O Ministério Público Estadual (MPE) recomendou, na manhã de ontem, em reunião com a presidência da Associação Paraense dos Supermercados (Aspas), que os empresários suspendam por 90 dias a decisão de não mais oferecer parcelamento para compras com cartão de crédito, que até agora está confirmado para valer a partir de 1º de abril.
O presidente da entidade, José Santos de Oliveira, anunciou que deve se reunir com os supermercadistas nos próximos dias para discutir a situação.
A promotora do Direito do Consumidor, Joana Coutinho, que esteve à frente da reunião, afirmou ter ouvido explicações da Aspas sobre a decisão. Teria a ver com as altas taxas cobradas pelas operadoras de cartão de crédito referentes às compras com pagamentos pré-datados para até 60 dias. A Aspas disse ainda que nem todos os supermercados devem aderir à medida.
“O costume é um princípio geral do Direito e, diante da repercussão que a decisão teve, decidimos expedir recomendação para que haja uma suspensão de 90 dias, ou seja, que os empresários continuem operando com parcelamento nos cartões de crédito nesse período, para que o consumidor tenha tempo de se adequar às novas regras”, explicou.
“O cartão hoje é extensão da renda de muitos brasileiros e essa questão de um supermercado decidir vender parcelado no cartão e outro não é uma questão de concorrência, o Ministério Público não pode interferir, por isso não haverá acordo ou (Termo de Ajuste de Conduta) TAC. Cabe ao consumidor escolher onde quer comprar e ao empresariado se arriscar a perder o cliente ou não”, destacou.
ASPAS
Oliveira ressaltou que nem todos os associados devem suspender a venda parcelada a crédito e que a medida será repensada. Segundo ele, atualmente, o faturamento do setor no Estado é de R$ 6 bilhões anuais.
“Não acredito que fomos precipitados. Eu mesmo, que sou proprietário de um supermercado, tento há dois anos negociar uma diminuição das taxas de juros com as operadoras de cartão de crédito, sem sucesso. Há uma concorrência muito grande no setor, acredito que, para seguirmos a recomendação do MPE, precisaremos conseguir uma negociação com as operadoras. Não queremos prejudicar os consumidores”, declarou.

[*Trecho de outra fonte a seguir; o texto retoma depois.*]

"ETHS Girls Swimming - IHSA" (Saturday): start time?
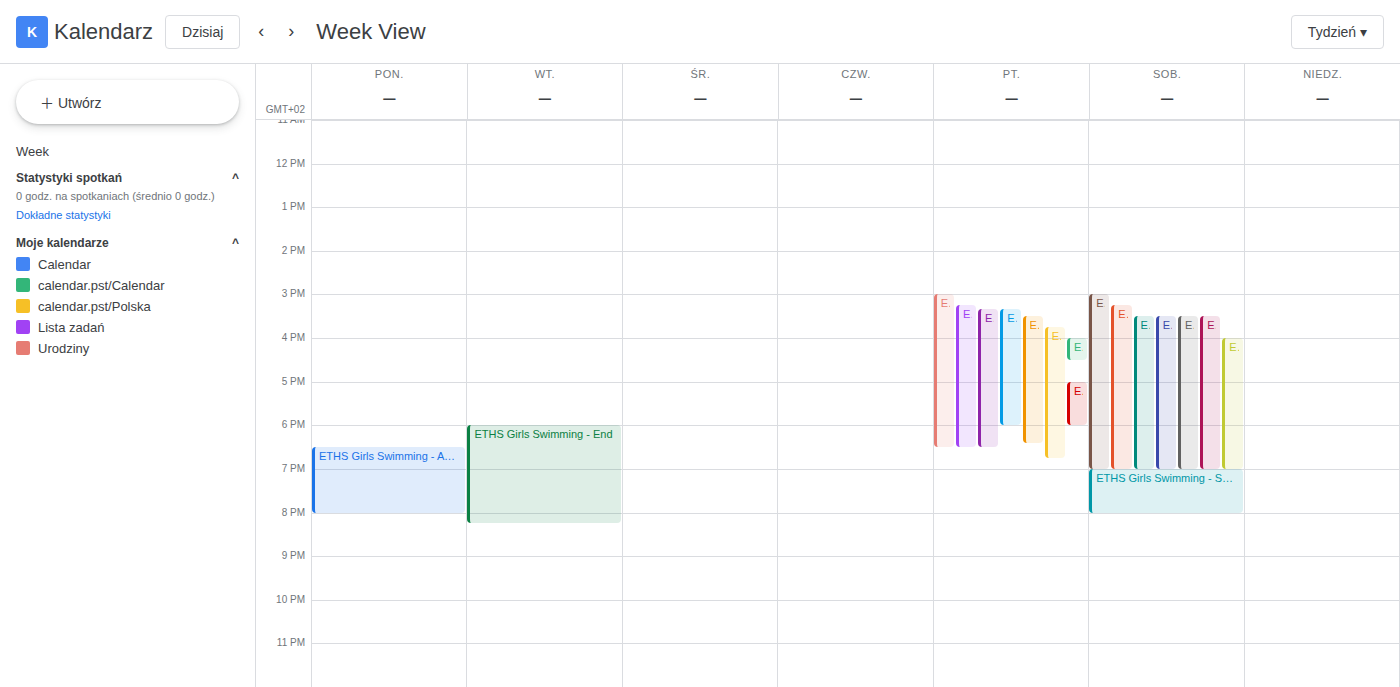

“A maioria dos empresários deve aderir porque é possível parcelar compras a partir de R$ 50, o que significa que não é pouco o que pagamos de juros. Para 30 dias, a taxa é uma; para 60 dias, a taxa chega a ser 70% mais cara. Esses valores não chegam ao consumidor justamente por causa da concorrência, por isso é difícil que, com a mudança, haja desconto nos pagamentos à vista. Esse é um problema financeiro para o setor”, declarou o empresário, que diz não ver vantagens, nesse cenário, para supermercados que trabalham com crediário interno, já que o índice de inadimplência é muito alto.
“Entendemos que deve haver uma queda nas vendas no início, mas posteriormente as coisas devem normalizar, afinal, é supermercado, com gêneros alimentícios, de limpeza, que as pessoas precisam comprar”, analisou.
O supervisor técnico do Departamento Intersindical de Estatística e Estudos Socioeconômicos (Dieese/PA), Roberto Sena, também participou da reunião e lamentou a situação. “Essa é uma questão pura e simplesmente financeira, já que se restringe apenas ao supermercado. Os magazines continuam com suas linhas de crédito funcionando normalmente. E trata-se de um impasse entre os empresários e as operadoras de cartão e, inevitavelmente, quem acaba pagando o pato nessa briga é o consumidor. As compras à vista não terão desconto. Espero que a Aspas reveja com cuidado essa questão e volte atrás na decisão”, expôs.